## Problem requirements:
Using the listing below, report how many lines hold the word "蒸压陶粒砼隔墙", and nothing else.
++++++++++++++++++++
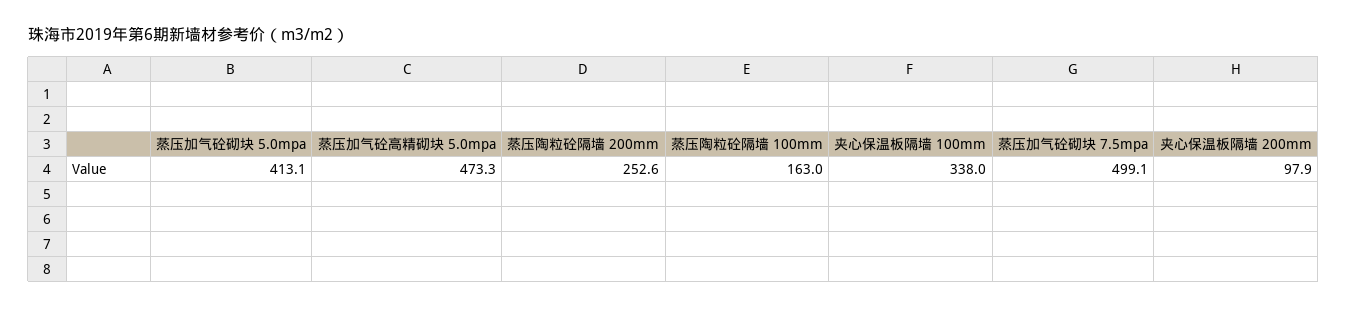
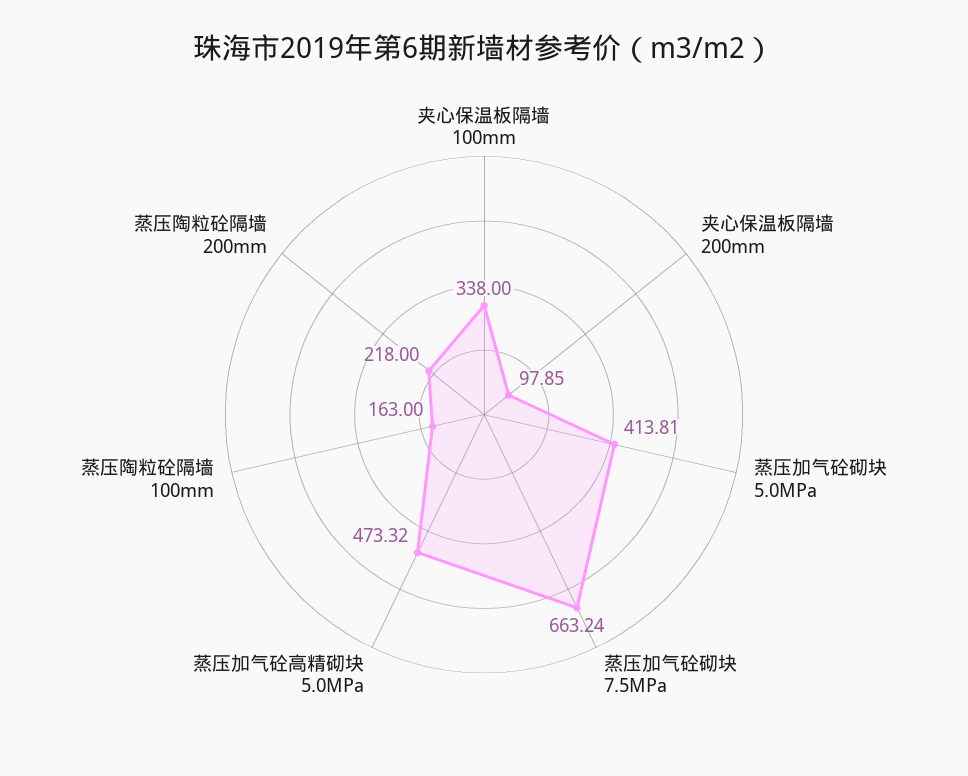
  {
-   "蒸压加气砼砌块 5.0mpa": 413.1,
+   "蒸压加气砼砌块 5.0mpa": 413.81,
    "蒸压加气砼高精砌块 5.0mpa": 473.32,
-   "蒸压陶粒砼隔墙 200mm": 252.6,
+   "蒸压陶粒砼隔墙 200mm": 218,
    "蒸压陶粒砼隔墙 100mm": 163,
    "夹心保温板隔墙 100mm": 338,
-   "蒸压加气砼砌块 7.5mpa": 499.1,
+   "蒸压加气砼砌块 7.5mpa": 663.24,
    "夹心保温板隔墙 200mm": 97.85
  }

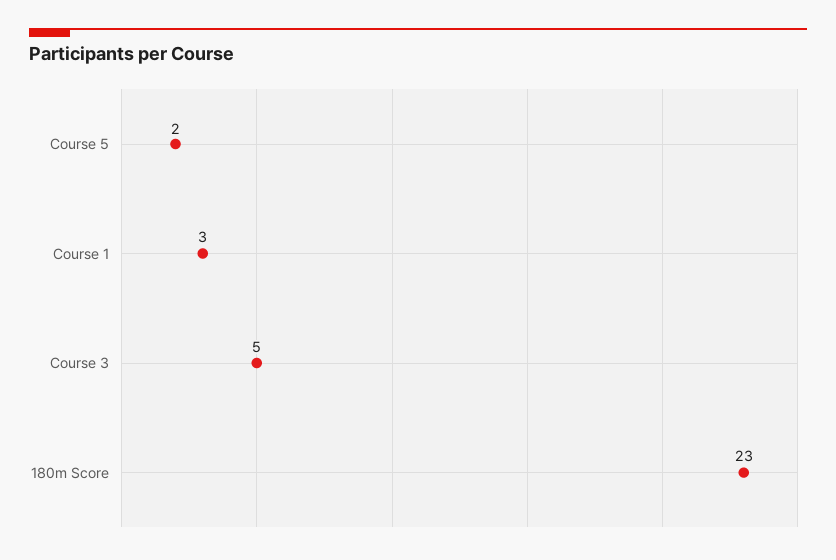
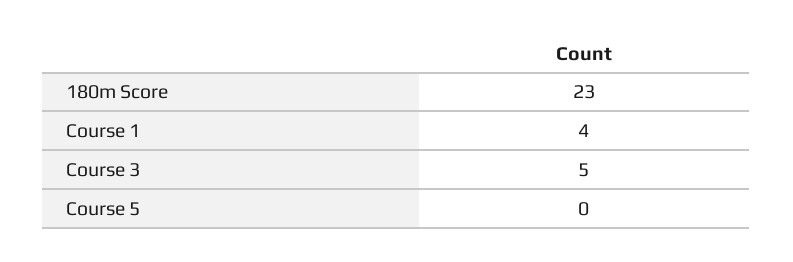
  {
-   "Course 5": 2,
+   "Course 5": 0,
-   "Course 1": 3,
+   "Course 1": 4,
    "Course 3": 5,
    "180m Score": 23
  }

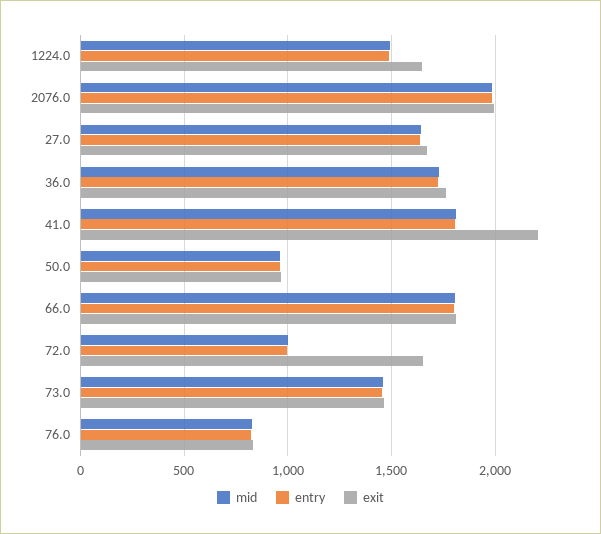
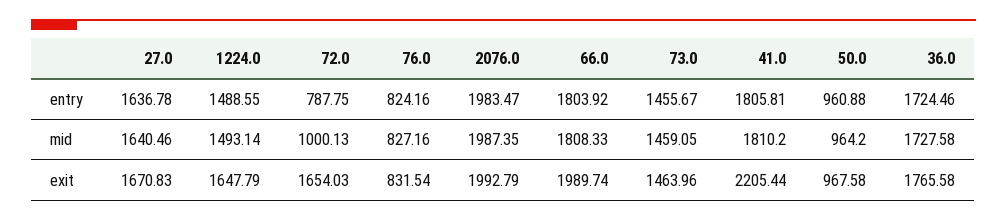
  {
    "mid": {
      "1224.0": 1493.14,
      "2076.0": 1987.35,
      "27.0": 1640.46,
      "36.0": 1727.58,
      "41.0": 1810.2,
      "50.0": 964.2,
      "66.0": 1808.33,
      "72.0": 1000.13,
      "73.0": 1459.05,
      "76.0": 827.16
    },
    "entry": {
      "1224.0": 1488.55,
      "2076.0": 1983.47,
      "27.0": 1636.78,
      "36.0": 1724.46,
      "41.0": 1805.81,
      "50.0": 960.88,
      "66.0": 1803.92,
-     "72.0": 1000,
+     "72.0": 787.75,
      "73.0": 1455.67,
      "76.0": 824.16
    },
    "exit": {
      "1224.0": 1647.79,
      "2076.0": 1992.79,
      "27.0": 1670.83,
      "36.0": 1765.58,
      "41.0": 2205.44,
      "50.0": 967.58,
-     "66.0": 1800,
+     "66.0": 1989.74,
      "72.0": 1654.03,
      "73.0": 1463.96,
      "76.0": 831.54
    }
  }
++++++++++++++++++++
## Answer for the task:
3